* [TASKS FOR THIS EXERCISE]
- A) According to the TestDisk page, how does TestDisk look for partitions on a drive?
- B) The TestDisk page describes what happens after someone selects one of three FAT32 partitions in the Mac disk utility and tries to format it with HFS. List, in order, the events that follow.
- C) Extend the page text about TestDisk from where it stops.

* [PAGE TEXT]
§ §

Andreas Heß // TestDisk
First, a warning! If you have a Mac and think about partitioning a hard drive, be warned that it is not possible to have HFS- and non-HFS partitions on the same disk! The reason is that HFS writes some information on the sectors of the hard drive where the partition table is usually located. There is a warning in the small print in the Mac help. But: If you have a disk that is already partitioned, say, with three FAT32 partitions, you can select one of them in the disk utility and try to format it with HFS. The disk utility will allow this without any warning! However, it will fail soon with an error message, but then it is already too late: The partition table has been destroyed, and you cannot mount any partition on that drive any more.
But there is help. While the partition table is gone now, the actual data on the drive is not. The solution is a tool called TestDisk. TestDisk scans the drive sector by sector for partitions (this may take a while) and allows to recreate the partition table. I can only recommend this tool, it saved my drive once as I tried the above...

§ §

(Source records)
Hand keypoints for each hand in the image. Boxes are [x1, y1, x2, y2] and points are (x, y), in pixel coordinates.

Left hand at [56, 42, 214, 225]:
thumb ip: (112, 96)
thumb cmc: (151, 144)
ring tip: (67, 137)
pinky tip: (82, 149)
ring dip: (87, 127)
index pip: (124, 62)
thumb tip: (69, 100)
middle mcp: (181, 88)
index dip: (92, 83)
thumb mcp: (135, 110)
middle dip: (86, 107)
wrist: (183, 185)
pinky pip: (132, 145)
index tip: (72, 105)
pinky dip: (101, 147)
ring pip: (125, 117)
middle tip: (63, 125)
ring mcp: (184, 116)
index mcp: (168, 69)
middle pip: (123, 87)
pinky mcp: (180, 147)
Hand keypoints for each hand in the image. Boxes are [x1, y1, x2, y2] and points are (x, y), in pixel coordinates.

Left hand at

§ §

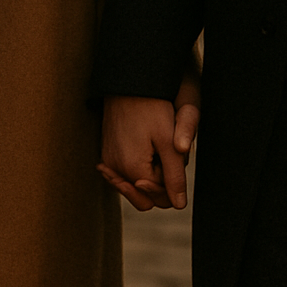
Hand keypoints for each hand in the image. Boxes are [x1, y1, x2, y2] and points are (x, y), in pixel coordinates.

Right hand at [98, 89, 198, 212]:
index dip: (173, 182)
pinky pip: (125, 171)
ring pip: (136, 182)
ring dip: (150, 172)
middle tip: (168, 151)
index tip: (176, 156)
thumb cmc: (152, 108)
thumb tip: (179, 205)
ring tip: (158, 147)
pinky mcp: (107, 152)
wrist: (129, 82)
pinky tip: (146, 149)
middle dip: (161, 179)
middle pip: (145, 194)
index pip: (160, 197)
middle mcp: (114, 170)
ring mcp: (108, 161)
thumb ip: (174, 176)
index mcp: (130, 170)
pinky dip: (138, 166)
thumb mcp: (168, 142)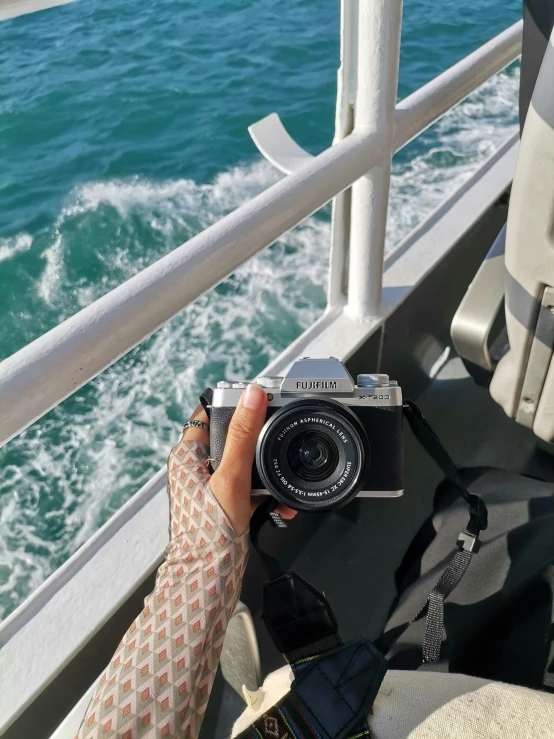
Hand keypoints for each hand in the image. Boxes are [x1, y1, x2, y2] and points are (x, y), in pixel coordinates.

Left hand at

§ §

* [TASK RESULTS]
- A) It scans the drive sector by sector for partitions.

- B)
1. The disk utility allows the formatting without any warning.
2. The formatting soon fails with an error message.
3. By then the partition table has already been destroyed.
4. No partition on that drive can be mounted any more.

- C)
The author of TestDisk, Christophe Grenier, pointed out that, unlike earlier versions, TestDisk now also runs on Mac OS X itself. (Before, it was necessary to run TestDisk on another platform.) Furthermore, it now supports HFS and HFS+ partitions, in case you do it the other way around and loose a Mac OS X rather than a FAT partition. Once TestDisk has found the partitions, you will have to use pdisk to rewrite the partition map.
Samuel Luescher told me he used Data Rescue X and did a raw scan of the disk (Preferences - [X] Ignore Partitioning) to successfully restore the file catalog of his defective HFS partition.